# PROMPT
Return the listing below line for line, unchanged.

^^^^^^^^^^^^^^^^

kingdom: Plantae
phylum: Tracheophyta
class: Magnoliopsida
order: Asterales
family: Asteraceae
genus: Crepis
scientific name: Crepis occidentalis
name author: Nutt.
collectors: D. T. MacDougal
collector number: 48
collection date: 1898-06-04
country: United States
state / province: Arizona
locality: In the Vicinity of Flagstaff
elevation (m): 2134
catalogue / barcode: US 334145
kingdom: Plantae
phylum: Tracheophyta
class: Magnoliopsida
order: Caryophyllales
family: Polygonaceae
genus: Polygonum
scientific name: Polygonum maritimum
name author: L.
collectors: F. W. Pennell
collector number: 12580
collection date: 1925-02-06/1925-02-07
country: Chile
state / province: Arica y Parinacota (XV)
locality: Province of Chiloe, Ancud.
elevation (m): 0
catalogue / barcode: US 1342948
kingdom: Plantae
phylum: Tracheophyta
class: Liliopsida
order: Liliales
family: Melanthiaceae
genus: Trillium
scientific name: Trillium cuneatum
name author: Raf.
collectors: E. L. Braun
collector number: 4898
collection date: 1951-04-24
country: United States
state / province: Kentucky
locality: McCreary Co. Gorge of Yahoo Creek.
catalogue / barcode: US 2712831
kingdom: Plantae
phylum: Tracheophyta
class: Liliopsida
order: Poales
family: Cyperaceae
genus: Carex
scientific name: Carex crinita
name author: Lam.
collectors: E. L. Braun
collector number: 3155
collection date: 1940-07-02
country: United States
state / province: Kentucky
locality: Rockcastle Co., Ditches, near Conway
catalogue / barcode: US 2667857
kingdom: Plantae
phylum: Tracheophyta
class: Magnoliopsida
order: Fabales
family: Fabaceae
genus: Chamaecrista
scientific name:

^^^^^^^^^^^^^^^^

# ANSWER TO THIS EXERCISE
kingdom: Plantae
phylum: Tracheophyta
class: Magnoliopsida
order: Asterales
family: Asteraceae
genus: Crepis
scientific name: Crepis occidentalis
name author: Nutt.
collectors: D. T. MacDougal
collector number: 48
collection date: 1898-06-04
country: United States
state / province: Arizona
locality: In the Vicinity of Flagstaff
elevation (m): 2134
catalogue / barcode: US 334145
kingdom: Plantae
phylum: Tracheophyta
class: Magnoliopsida
order: Caryophyllales
family: Polygonaceae
genus: Polygonum
scientific name: Polygonum maritimum
name author: L.
collectors: F. W. Pennell
collector number: 12580
collection date: 1925-02-06/1925-02-07
country: Chile
state / province: Arica y Parinacota (XV)
locality: Province of Chiloe, Ancud.
elevation (m): 0
catalogue / barcode: US 1342948
kingdom: Plantae
phylum: Tracheophyta
class: Liliopsida
order: Liliales
family: Melanthiaceae
genus: Trillium
scientific name: Trillium cuneatum
name author: Raf.
collectors: E. L. Braun
collector number: 4898
collection date: 1951-04-24
country: United States
state / province: Kentucky
locality: McCreary Co. Gorge of Yahoo Creek.
catalogue / barcode: US 2712831
kingdom: Plantae
phylum: Tracheophyta
class: Liliopsida
order: Poales
family: Cyperaceae
genus: Carex
scientific name: Carex crinita
name author: Lam.
collectors: E. L. Braun
collector number: 3155
collection date: 1940-07-02
country: United States
state / province: Kentucky
locality: Rockcastle Co., Ditches, near Conway
catalogue / barcode: US 2667857
kingdom: Plantae
phylum: Tracheophyta
class: Magnoliopsida
order: Fabales
family: Fabaceae
genus: Chamaecrista
scientific name:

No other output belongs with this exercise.